> [Tasks]
• 1. In the article on Sudanese refugees in Chad, how many people does the UN say have sheltered in Chad since the fighting began?
• 2. Please resume the article on Sudanese refugees in Chad, picking up right after its final sentence.

[Source text]

Showing posts with label Masalit. Show all posts
Showing posts with label Masalit. Show all posts

Saturday, December 23, 2023

In Chad camps, survivors recount Sudan war horrors, many in critical condition physically & psychologically

AFTER surviving atrocities in their homeland Sudan and the perilous journey abroad, the refugees are now confronting the looming threat of famine. The scarcity of water in the camps in Chad has generated tensions that humanitarian organisations have struggled to calm. Read more.

From France24
By Agence France-Presse (AFP)
Dated Saturday, 23 December 2023 - 17:27 - here is a copy in full:

In Chad camps, survivors recount Sudan war horrors


Adré (Chad) (AFP) – Sitting outside her makeshift shelter in eastern Chad, Sudanese refugee Mariam Adam Yaya warmed up tea on some firewood in a bid to quell the pangs of hunger.

Thousands of Sudanese have fled for neighbouring Chad and found refuge in overcrowded camps such as Adre © Denis Sassou Gueipeur / AFP


The 34-year-old from the Masalit ethnic group crossed the border on foot after a four-day trek with no provisions and her eight-year-old son clinging to her back.


She said "heavily armed" men attacked her village, forcing her to flee and leave seven of her children behind amid brutal violence that has sparked fears of ethnic cleansing.


Sudan has since April 15 been plunged into a civil war pitting army chief General Abdel Fattah al-Burhan against Mohamed Hamdan Daglo, his former deputy and commander of the paramilitary Rapid Support Forces (RSF).


Thousands have fled for neighbouring Chad and found refuge in overcrowded camps such as Adre where Yaya has settled.


In the western Darfur region, paramilitary operations have left civilian victims belonging to the non-Arab Masalit group in what the United Nations and NGOs say is a suspected genocide.


In the West Darfur town of Ardamata alone, armed groups killed more than 1,000 people in November, according to the European Union.


"What we went through in Ardamata is horrifying. The Rapid Support Forces killed elderly people and children indiscriminately," Yaya told AFP.


Trauma


Chad, a country in central Africa that is the world's second least developed according to the United Nations, has hosted the highest number of Sudanese refugees.


The UN says 484,626 people have sheltered there since the fighting broke out, with armed groups forcing more than 8,000 people to flee to Chad in one week.

The United States and other Western nations have accused the RSF and its allies of committing crimes against humanity and acts of ethnic cleansing 
© Denis Sassou Gueipeur / AFP


Formal camps managed by NGOs and informal settlements erected spontaneously have sprouted throughout the border region of Ouaddai.


A traumatised Amira Khamis, 46, said she was targeted due to her Masalit ethnicity and has lost five of her children.

[/Source text]
[Material provided]

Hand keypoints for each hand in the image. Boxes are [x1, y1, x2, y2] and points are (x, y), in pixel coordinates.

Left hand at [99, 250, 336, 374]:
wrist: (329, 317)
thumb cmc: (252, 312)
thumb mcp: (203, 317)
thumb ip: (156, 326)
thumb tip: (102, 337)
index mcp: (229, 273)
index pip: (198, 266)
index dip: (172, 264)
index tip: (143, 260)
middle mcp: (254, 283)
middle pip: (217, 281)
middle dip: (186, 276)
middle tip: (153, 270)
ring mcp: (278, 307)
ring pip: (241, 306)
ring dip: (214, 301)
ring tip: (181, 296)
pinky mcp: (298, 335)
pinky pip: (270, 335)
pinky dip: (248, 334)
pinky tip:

[/Material provided]

> [Answer set]
• 1. 484,626 people.

• 2.
Recovering in an emergency medical structure run by the NGO Doctors Without Borders (MSF) near the Adre camp after shrapnel fractured her feet, she told AFP women and young girls were raped.


"They systematically kill all the people of dark black colour," she said.


Mahamat Nouredine, a 19-year-old who is nursing a fractured arm and has lost four relatives in the violence, said the RSF mercilessly hounded the Masalit community before he escaped to Chad.


"A group of RSF followed us to a hospital and tried to kill everyone... they laid us on the ground in groups of 20 and fired at us," he said.


"Their unspoken goal is to kill people due to their skin colour."


'Critical conditions'


The United States and other Western nations have accused the RSF and its allies of committing crimes against humanity and acts of ethnic cleansing.


An estimate by the Armed Conflict Location and Event Data Project puts the war's death toll at 12,000. Almost seven million people have fled their homes, according to the UN.


After surviving atrocities in their homeland and the perilous journey abroad, the refugees are now confronting the looming threat of famine.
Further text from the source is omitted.